When you work in a grocery store it's easy to fall into the habit of shopping every day. As I got my purse out of my locker at the end of a shift, I'd pull out the fabric shopping bag I kept inside and told myself that I was just going to pick up a few things. Perhaps lulled by the smaller daily dollar figures at checkout, I was blind to the weekly totals I was amassing due to my buying frequency.
That changed dramatically when I injured my elbow. Initial grocery store runs were of the emergency variety only, and accomplished in the companionship of my husband who hates few things worse than shopping in crowded food marts. Driving difficulties kept me home-bound more than usual, so my later visits to the store became add-ons to other reasons for going out, such as necessary doctor visits and scheduled physical therapy sessions. Limited in my ability to push a cart, shop and carry everything on my own, I was much more selective in my choices and kept my buying on a smaller scale.
I was surprised at how well we survived and even benefited by the change in my shopping habits. We became more diligent in eating up leftovers, wasting less food. I opened the freezer and cabinet doors and cooked whatever I found inside. Going through the shelves made me realize how much money I'd lost on outdated items I found there.
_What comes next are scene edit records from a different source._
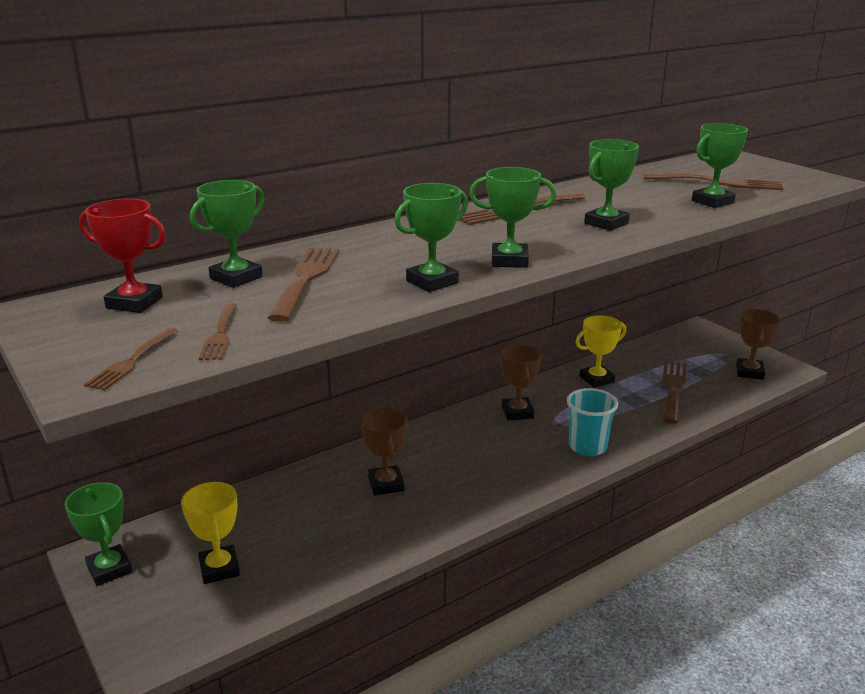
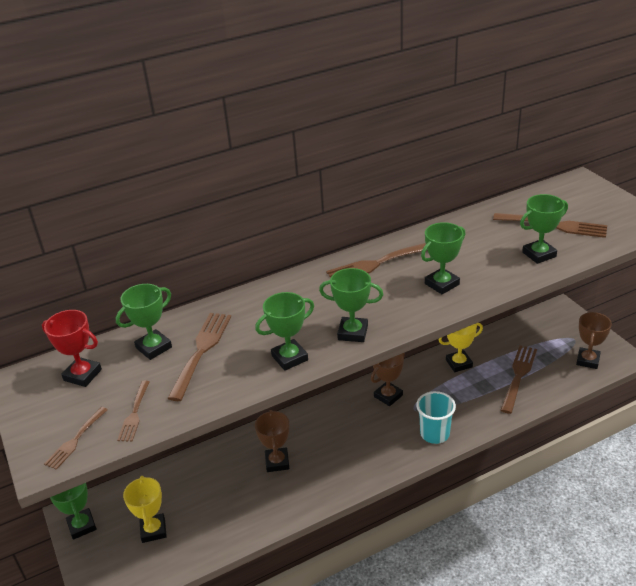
camera: 10 degrees right, 10 degrees up
brown trophy [500,344,542,420] -> brown trophy turned 45 degrees clockwise [371,353,405,406]

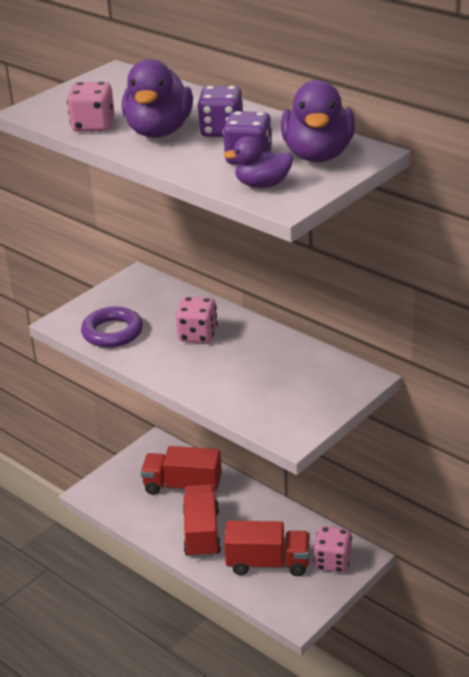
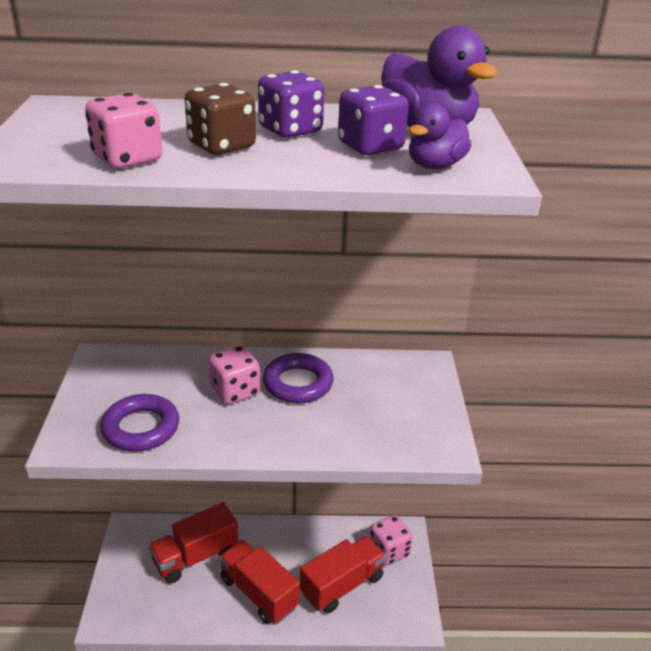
camera: 45 degrees left, 0 degrees up
purple duck [122,59,193,138] -> brown dice [185,83,256,155]
none -> purple ring [263,353,334,403]

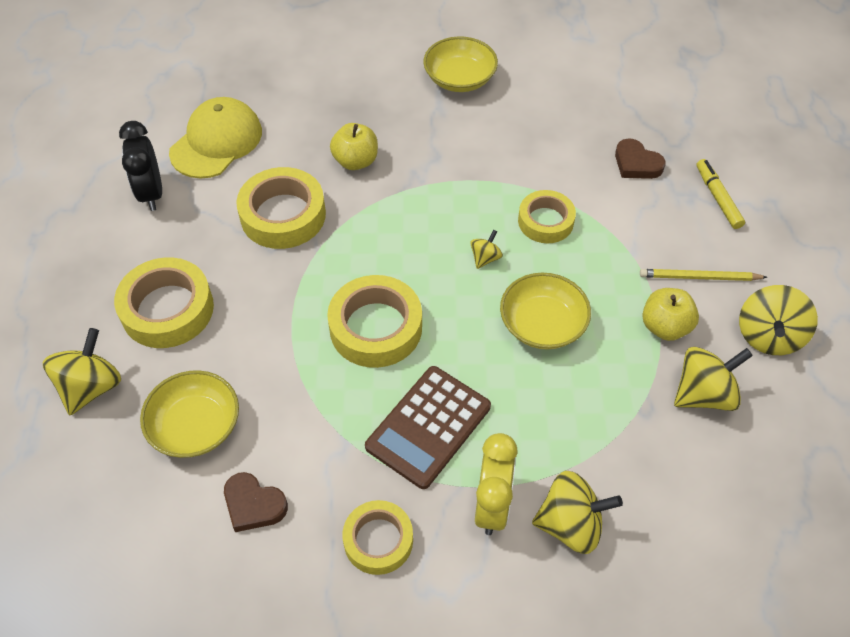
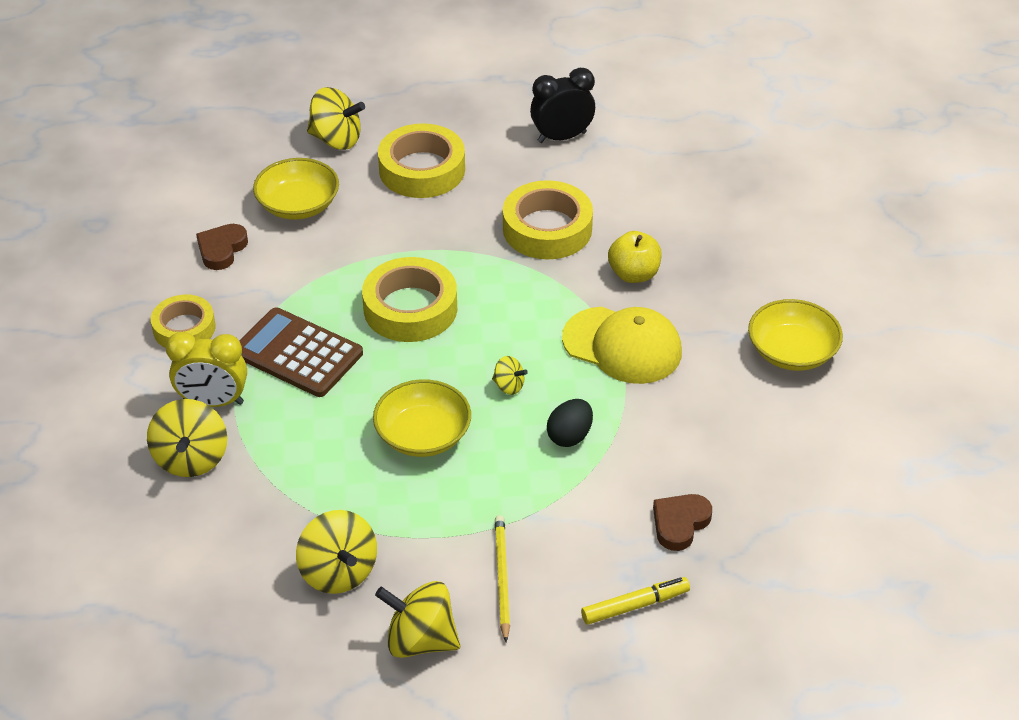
camera: 85 degrees right, 10 degrees down
yellow cap [169,97,262,178] -> yellow cap moved to [562,307,682,384]
yellow tape [518,190,576,243] -> black egg [547,399,593,447]
yellow apple [642,288,699,341] -> none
The money we weren't spending at the grocery store helped make up the shortfall caused by my reduced income in the weekly budget.
The positives in this “elbow interruption” of my lifestyle have spread to other areas of my life, as well. I have come to realize how easily we fall into ruts in our living and thinking that sideline us from the easier road we were meant to travel. Like the textured warning strips on highway shoulders, sometimes it takes a rough spot in the road we're traveling to open our eyes to the issues we were blind to before.
“...One thing I do know. I was blind but now I see!”